Israel ocupa el octavo lugar en el Informe Mundial de la Felicidad 2026. El país también está en guerra, enfrenta un trauma colectivo masivo y una creciente desconfianza en sus instituciones. Ambas cosas son ciertas al mismo tiempo.
Publicado el 19 de marzo, el informe anual revela una paradoja llamativa: la satisfacción con la vida en Israel se mantiene cerca de los primeros puestos a nivel mundial, impulsada por lo que los investigadores describen como profundas reservas de familia, comunidad, fe y sentido de pertenencia.
Los israelíes jóvenes son quienes más destacan. Los menores de 25 años se ubican en el tercer lugar mundial de felicidad, mientras que sus pares estadounidenses rondan el puesto 60.
Sin embargo, el mismo informe muestra que Israel pasó del puesto 119 al 39 a nivel global en indicadores de angustia, tristeza e ira. La confianza en las instituciones sigue cayendo: el país retrocedió al puesto 107 en percepción de corrupción.
¿Por qué los israelíes son tan felices a pesar de las amenazas?
Esto es lo que señalan los investigadores y los economistas especializados en bienestar:
Los vínculos sociales son excepcionalmente fuertes. Los israelíes tienen algunas de las redes familiares y comunitarias más sólidas del mundo desarrollado. En una crisis, la gente no se aísla, sino que se presenta para acompañar a los demás. Ese tejido social es uno de los predictores más poderosos de la felicidad a nivel mundial.
Propósito compartido y sentido de vida. Los israelíes sienten en gran medida que forman parte de algo más grande que ellos mismos: una historia nacional, una misión histórica, un pueblo con algo verdaderamente importante en juego. Los psicólogos confirman una y otra vez que el sentido de vida actúa como amortiguador del sufrimiento de una manera que el simple confort no puede lograr.
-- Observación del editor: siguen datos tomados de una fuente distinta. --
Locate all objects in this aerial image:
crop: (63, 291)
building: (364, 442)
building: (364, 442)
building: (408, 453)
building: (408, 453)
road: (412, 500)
Fe y vida religiosa. Una parte significativa de la sociedad israelí encuentra en la práctica religiosa estructura cotidiana, comunidad y esperanza, factores que correlacionan fuertemente con el bienestar en todo el mundo.
Los israelíes están forjados para la resiliencia. Décadas de conflicto, terrorismo y amenazas existenciales han construido lo que algunos investigadores denominan una "mentalidad de asedio" que, paradójicamente, funciona como un sistema inmunológico emocional. Los israelíes esperan las dificultades y se desestabilizan menos ante ellas que las poblaciones que nunca han vivido ese tipo de experiencias.